Leo Panitch
It is time to take stock. The centrality of the American economy to the capitalist world – which now literally does encompass the whole world – has spread the financial crisis that began in the U.S. housing market around the globe. And the economic recession which that financial crisis has triggered in the U.S. now threatens to spread globally as well.
Capitalism has had an incredible run – politically and culturally as well as economically – since the stagflation crisis of the 1970s. The resolution of that crisis required, as economists put it at the time, 'reducing expectations' of the kind nurtured by the trade union militancy and welfare state gains of the 1960s. This was accomplished via the defeats suffered by trade unionism and the welfare state since the 1980s at the hands of what might properly be called capitalist militancy. This was accompanied by dramatic technological change, massive industrial restructuring, labour market flexibility and the over – all discipline provided by 'competitiveness.'
It was also accompanied, of course, by massive economic inequality. But this did not mean capitalism was no longer able to integrate the bulk of the population. On the contrary, this was now achieved through the private pension funds that mobilized workers savings, on the one hand, and through the mortgage and credit markets that loaned them the money to sustain high levels of consumer spending on the other. At the centre of this were the private banking institutions which, after their collapse in the Great Depression, had been nurtured back to health in the postwar decades and then unleashed the explosion of global financial innovation that has defined our era.
The question begged by the current crisis is whether capitalism's capacity to integrate the mass of people through their incorporation in financial markets has run out of steam. That the fault line should have appeared in 'sub-prime' mortgage loans to African-Americans is hardly surprising – this has always been the Achilles heel of working class incorporation into the American capitalist dream. But an economic earthquake will actually only result if there is a devaluation of working class assets in general through a collapse of housing prices and the stock and bonds in which their retirement savings are invested.
We are by no means there yet. The role being played to prevent just this by the Federal Reserve, very much acting as the world central bank in light of the global implications of a U.S. recession, should once and for all dispel the illusion that capitalist markets thrive without state intervention. It was through the types of policies that promoted free capital movements, international property rights and labour market flexibility that the era of free trade and globalization was unleashed. And this era has been kept going as long as it has by the repeated coordinated interventions undertaken by central banks and finance ministries to contain the periodic crises to which such a volatile system of global finance inevitably gives rise.
The Fed has repeatedly poured liquidity into its financial system at the first sign of trouble. Yet the capacity of the system to go on integrating ordinary Americans through the expansion of investor and credit markets in this way may have reached its limit. This is indeed suggested by the Bush administration's sudden (non-military) Keynesian turn with its recently announced $150 billion fiscal stimulus. The announcement at the same time of massive public expenditure cutbacks by the Schwarzenegger administration in California is a reminder, however, that fiscal stimulus at the federal level may be undone at the state level.

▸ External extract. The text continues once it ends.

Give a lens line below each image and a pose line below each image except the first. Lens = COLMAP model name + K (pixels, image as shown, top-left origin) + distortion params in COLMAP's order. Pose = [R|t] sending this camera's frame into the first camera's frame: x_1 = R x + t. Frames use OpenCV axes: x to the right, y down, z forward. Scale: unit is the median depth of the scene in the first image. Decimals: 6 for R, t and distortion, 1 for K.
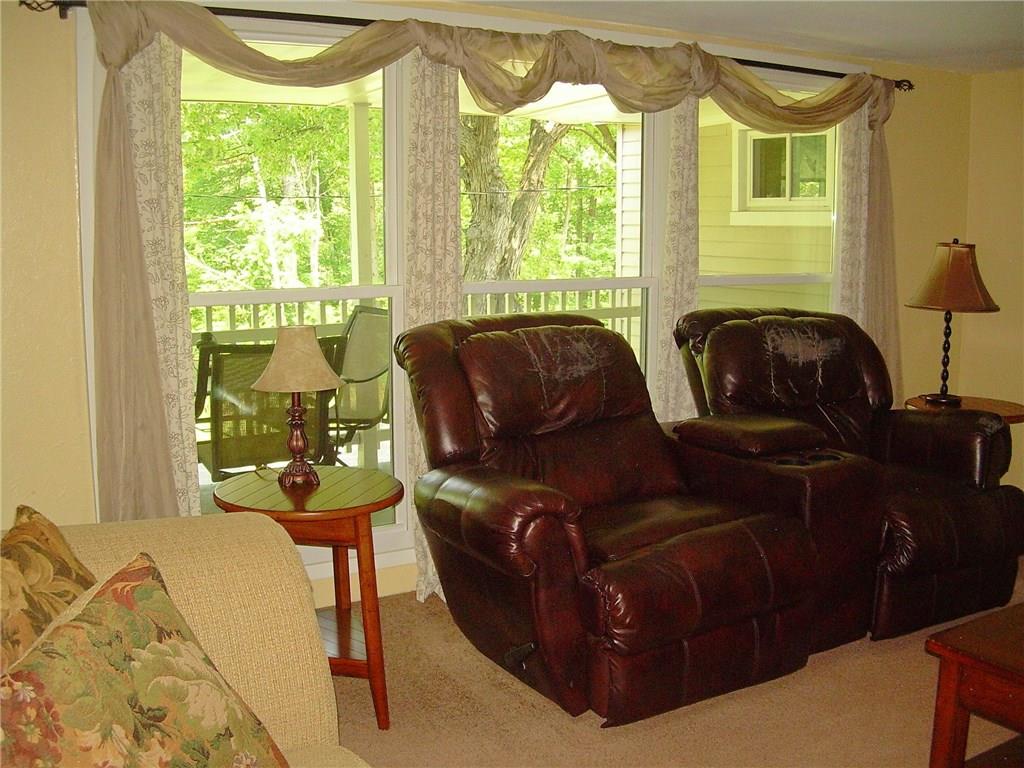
lens RADIAL K [[1112.0, 0, 514.4], [0, 1112.0, 380.6], [0, 0, 1]] dist [-0.166874, 0.000000]
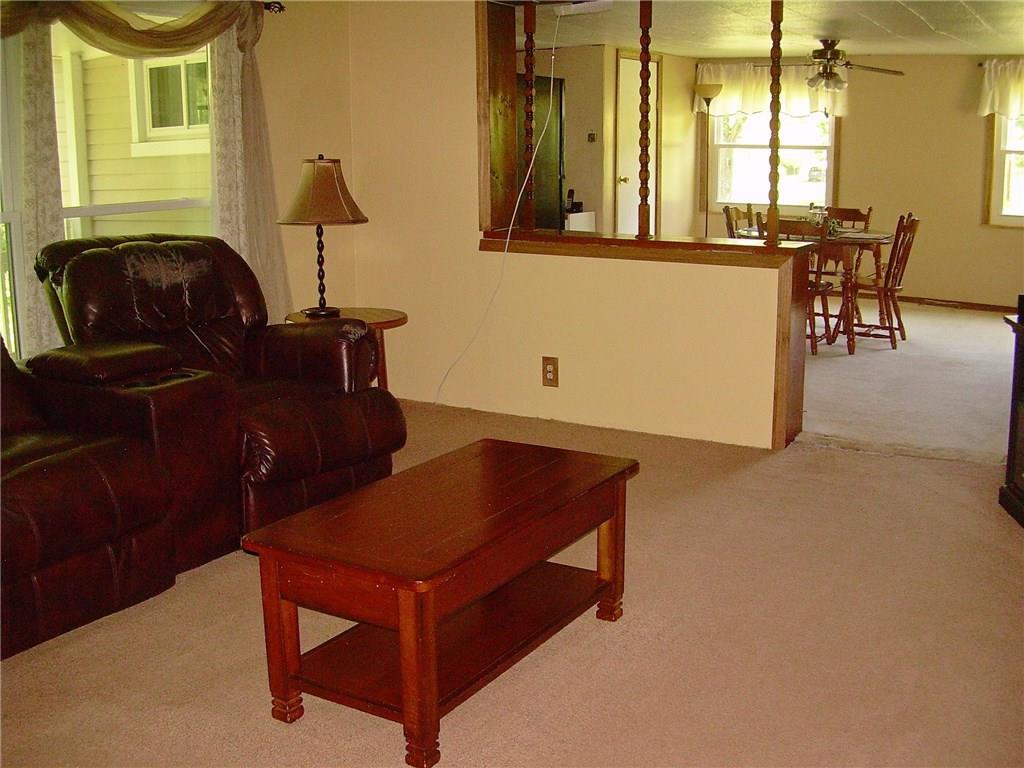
lens RADIAL K [[1112.0, 0, 511.9], [0, 1112.0, 385.7], [0, 0, 1]] dist [-0.166874, 0.000000]
pose [[0.902404, -0.105441, 0.417791, 0.115108], [0.080622, 0.993792, 0.076672, 0.021383], [-0.423281, -0.035506, 0.905302, -0.030372]]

This is especially likely to be the case with municipal government cutbacks, given their massive dependence on property taxes. The recent evidence that the financial institutions that specialize in selling risk insurance on municipal bonds are enveloped in the credit crisis further compounds the problem. This indeed brings to mind the extent to which it was municipal governments that were on the front lines of the Great Depression. The kind of fiscal stimulus that is needed to boost the economy now probably entails public infrastructure spending, but the type of state intervention that brought us financial globalization is not well suited to this, as the collapsed levies of New Orleans and the collapsed bridges of Minneapolis prove.
To see this go unmentioned in the Democratic primary debate this week may be hardly surprising given the absence of even a trade union campaign around this, but it bespeaks an impoverishment of American politics that in fact goes all the way back to the New Deal. The issue of economic democracy that had been placed on the political agenda alongside the New Deal's public infrastructure projects was set aside for the remainder of the century after the FDR's administration's self-described 'grand truce with capital' in the late 1930s.
There should be no illusion that a recession, or even a depression, will necessarily bring the issue of economic democracy back onto the U.S. political agenda. It would require a transformation of American politics to do so – and that too would have global implications.
Leo Panitch is Canada Research Chair in Comparative Political Economy at York University.